Kracht
Het vermogen van spieren om kracht te leveren vormt de basis voor al het bewegen, alsmede voor het handhaven van een houding. Deze kracht wordt ontwikkeld door het samentrekken van de spieren.
Wanneer men het over krachttraining heeft, denkt men gewoonlijk aan gewichtheffen, power-lifting of bodybuilding. In de sport is het krachtniveau onder meer afhankelijk van de tak van sport en hebben de diverse sportactiviteiten een verschillende doelstelling.
Vb: Bij gewichtheffen wil men de maximale kracht verhogen terwijl bij bodybuilding men streeft naar de toename van het spiervolume. In tegenstelling tot wat men over het algemeen denkt, vergen beide doelstellingen verschillende krachtprogramma’s.
Het grote verschil tussen krachttraining bij voetballers en krachttraining bij bodybuilding en gewichtheffers is dat bij voetballers de trainingen met gewichten ondergeschikt gemaakt wordt en dat bij deze laatst vernoemde sporten dit de hoofdmoot is.
Krachttraining kan omschreven worden als de fysieke voorbereiding bestemd om een bepaald aantal kwaliteiten in verband met de spierkracht te verbeteren.
In dit hoofdstuk bespreken wij de verschillende varianten.
We onderscheiden 2 klassieke types van contracties:
1. Isometrische (statische) contractie, een contractie waarbij de lengte van de spier onveranderd blijft. Er vindt geen beweging plaats, d.w.z dat de spier niet verkort en niet verlengd en er geen verplaatsing is van een lichaamsdeel.
2. Dynamische contractie, een contractie waarbij de lengte van de spier verandert. De opgelegde weerstand wordt verplaatst. Er vindt een beweging plaats, d.w.z dat de spier verkort of verlengd en er een verplaatsing is van een lichaamsdeel.
- Concentrische contractie: een dynamische contractie waarbij de spier verkort. De opgelegde weerstand wordt overwonnen.
- Excentrische contractie: een dynamische contractie waarbij de spier verlengt. De opgelegde weerstand wordt vertraagd tegengewerkt, geremd.
- Plyometrische elasticiteitstraining: excentrische contractie onmiddellijk gevolgd door een concentrische cintractie (0,2 sec).
We onderscheiden:
- Krachtuithouding: het vermogen om zo lang mogelijk kracht te ontwikkelen. Hierbij gaat men een relatief lichte last een zo groot mogelijk aantal malen mobiliseren.
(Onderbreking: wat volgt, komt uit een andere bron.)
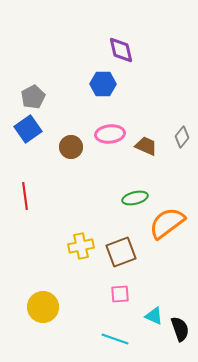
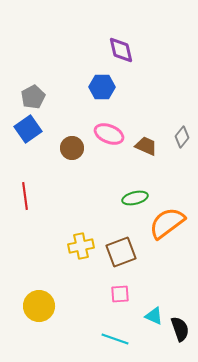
blue hexagon: moved 1 px left, 3 px down
pink ellipse: moved 1 px left; rotated 28 degrees clockwise
brown circle: moved 1 px right, 1 px down
yellow circle: moved 4 px left, 1 px up
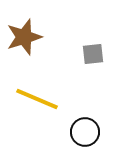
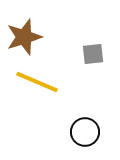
yellow line: moved 17 px up
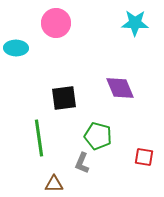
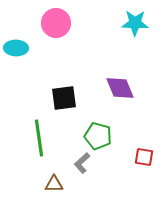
gray L-shape: rotated 25 degrees clockwise
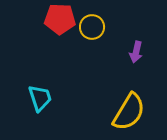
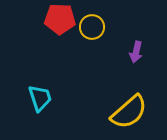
yellow semicircle: rotated 18 degrees clockwise
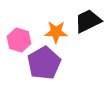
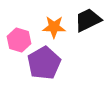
black trapezoid: moved 1 px up
orange star: moved 2 px left, 5 px up
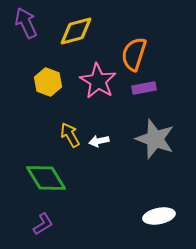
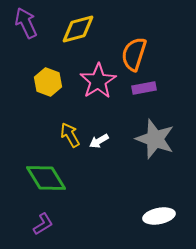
yellow diamond: moved 2 px right, 2 px up
pink star: rotated 9 degrees clockwise
white arrow: rotated 18 degrees counterclockwise
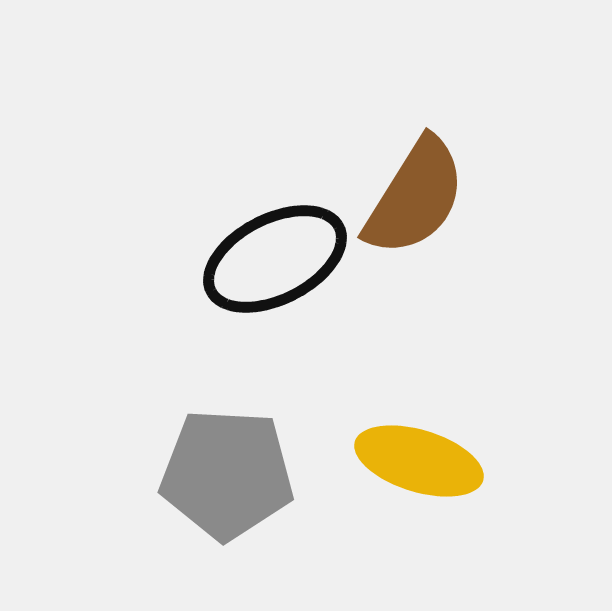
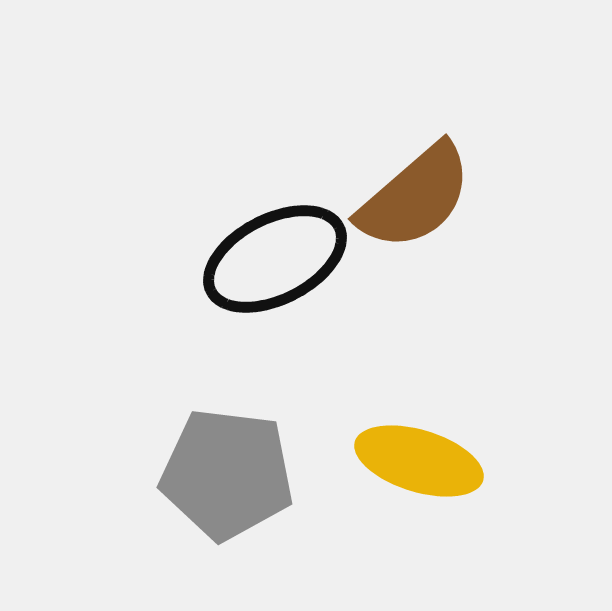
brown semicircle: rotated 17 degrees clockwise
gray pentagon: rotated 4 degrees clockwise
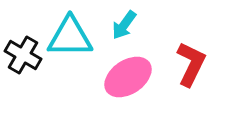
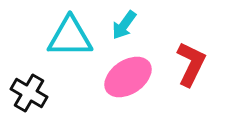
black cross: moved 6 px right, 38 px down
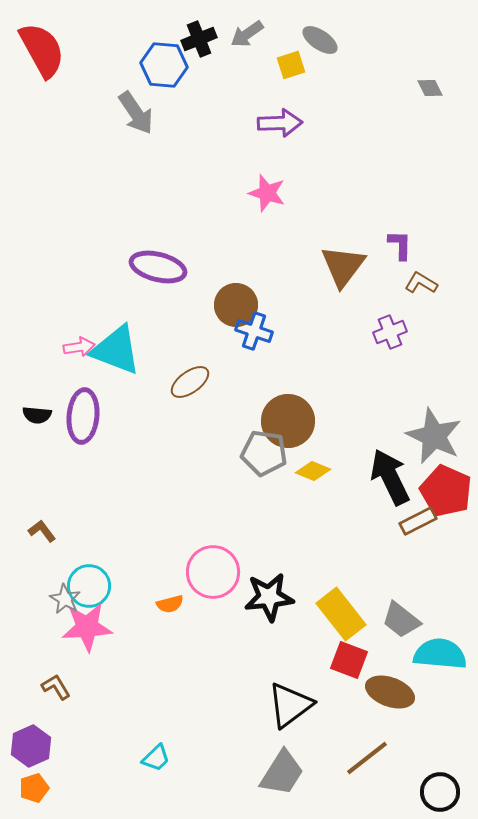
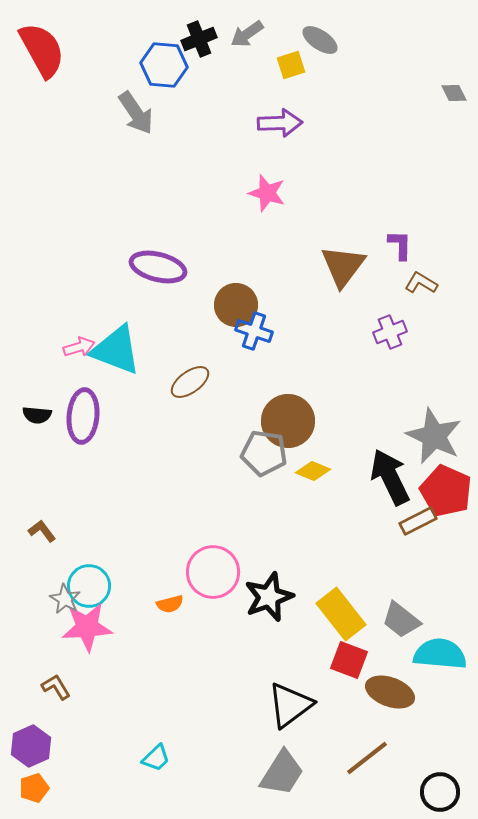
gray diamond at (430, 88): moved 24 px right, 5 px down
pink arrow at (79, 347): rotated 8 degrees counterclockwise
black star at (269, 597): rotated 15 degrees counterclockwise
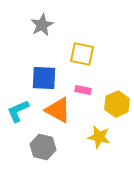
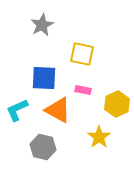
cyan L-shape: moved 1 px left, 1 px up
yellow star: rotated 25 degrees clockwise
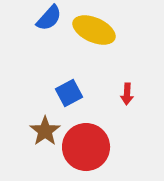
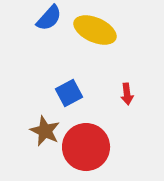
yellow ellipse: moved 1 px right
red arrow: rotated 10 degrees counterclockwise
brown star: rotated 12 degrees counterclockwise
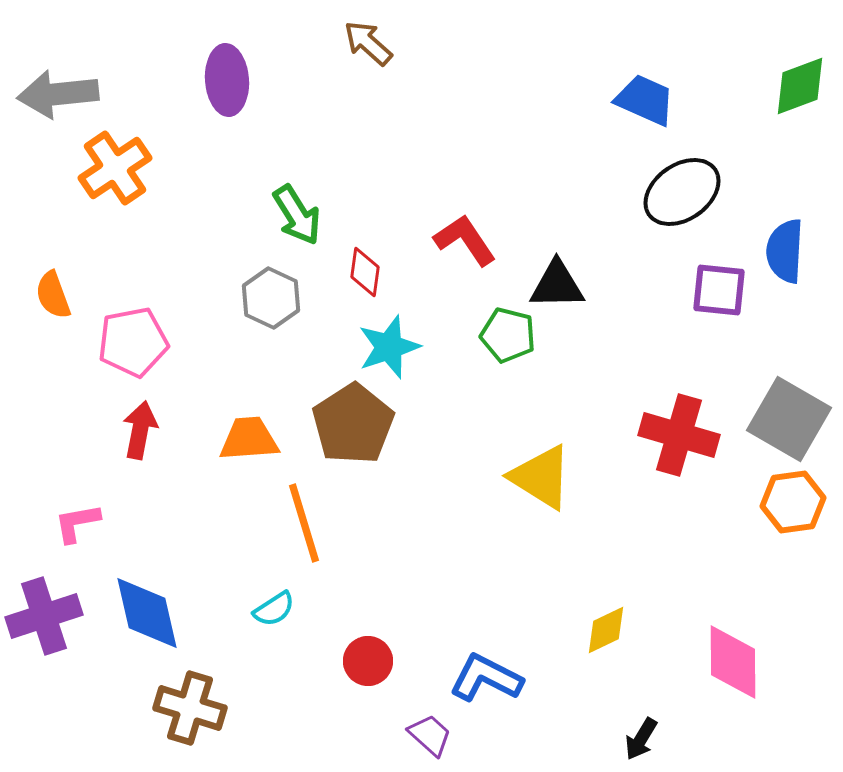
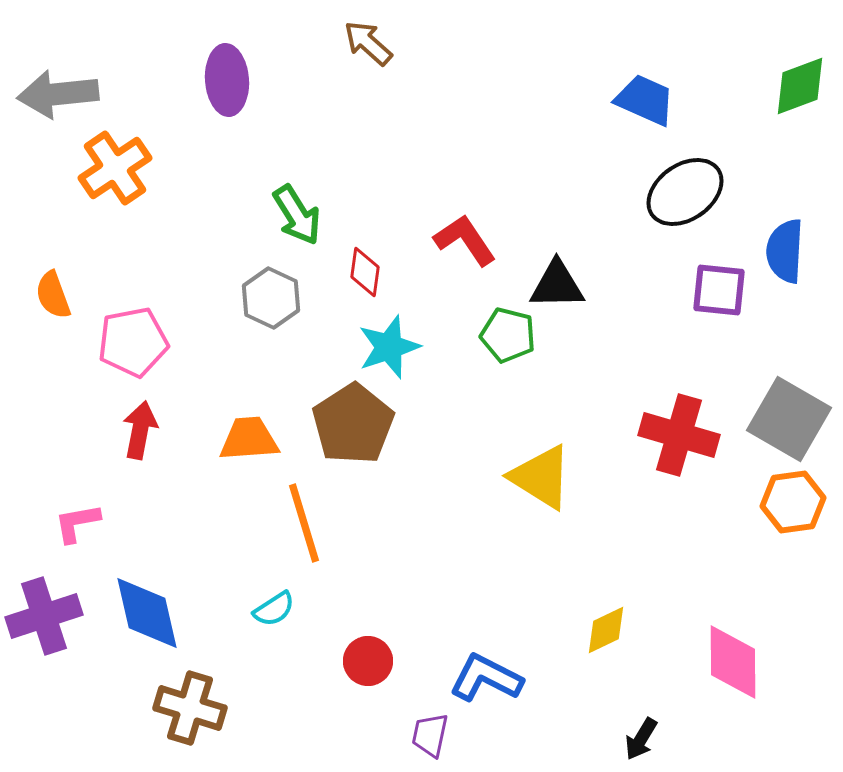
black ellipse: moved 3 px right
purple trapezoid: rotated 120 degrees counterclockwise
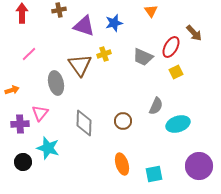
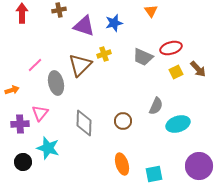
brown arrow: moved 4 px right, 36 px down
red ellipse: moved 1 px down; rotated 45 degrees clockwise
pink line: moved 6 px right, 11 px down
brown triangle: rotated 20 degrees clockwise
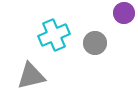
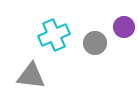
purple circle: moved 14 px down
gray triangle: rotated 20 degrees clockwise
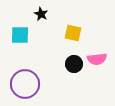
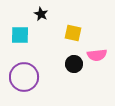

- Maximale kracht: de grootst mogelijke willekeurige kracht die kan worden geleverd. Hierbij gaat men een zo groot mogelijke spierspanning ontwikkelen of een zo zwaar mogelijke last mobiliseren tijdens één herhaling.
- Snelkracht: het snel en herhaaldelijk overwinnen van behoorlijke weerstanden. Hierbij gaat men een gegeven last met de grootst mogelijke snelheid proberen te verplaatsen.
- Explosieve kracht: de grootst mogelijke willekeurige kracht die in een zo kort mogelijke tijd kan worden geleverd. Hierbij gaat men een gegeven last met de grootst mogelijke snelheid proberen te verplaatsen.
- Sportspecifieke kracht: denk onder andere in het voetbal aan sprongkracht, werpkracht, trapkracht, duelkracht enz.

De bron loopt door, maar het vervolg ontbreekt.